Brief: Where a record contains an image, leave the image out and print the rest exactly.

[Listed entries Boundary: Start]

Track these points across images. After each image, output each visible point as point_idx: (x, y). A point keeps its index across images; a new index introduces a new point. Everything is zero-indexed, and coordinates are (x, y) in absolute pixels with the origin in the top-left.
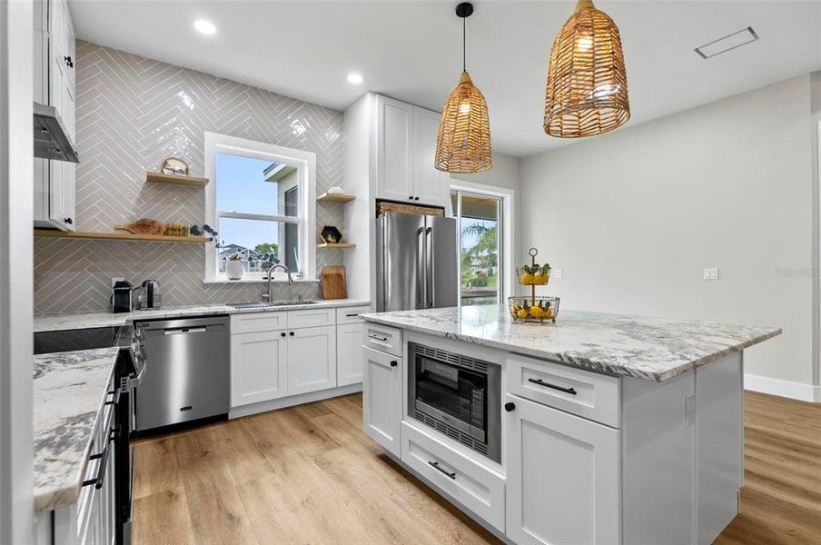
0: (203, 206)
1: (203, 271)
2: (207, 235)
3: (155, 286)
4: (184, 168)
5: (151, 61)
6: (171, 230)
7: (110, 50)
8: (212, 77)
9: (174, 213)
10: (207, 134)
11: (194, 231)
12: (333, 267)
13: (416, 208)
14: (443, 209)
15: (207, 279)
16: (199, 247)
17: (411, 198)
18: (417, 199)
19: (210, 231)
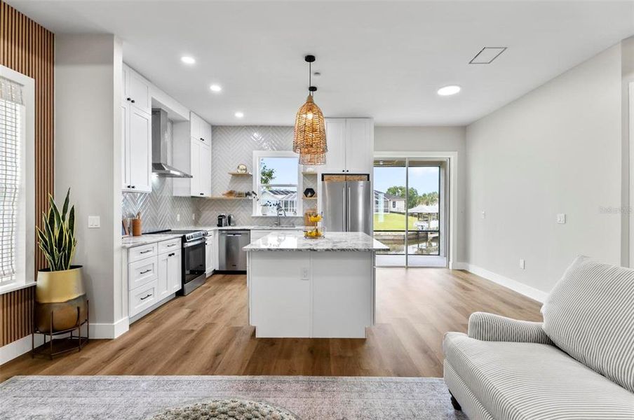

[Listed entries Boundary: End]

Answer to the problem:
Track these points across images. After each image, output each visible point as point_idx: (x, y). A point keeps its index across images; a new index introduces a new point. Everything is zero-indexed, and coordinates are (x, y) in absolute pixels with the origin in the top-left.
0: (203, 206)
1: (203, 271)
2: (207, 235)
3: (155, 286)
4: (184, 168)
5: (151, 61)
6: (171, 230)
7: (110, 50)
8: (212, 77)
9: (174, 213)
10: (207, 134)
11: (194, 231)
12: (333, 267)
13: (416, 208)
14: (443, 209)
15: (207, 279)
16: (199, 247)
17: (411, 198)
18: (417, 199)
19: (210, 231)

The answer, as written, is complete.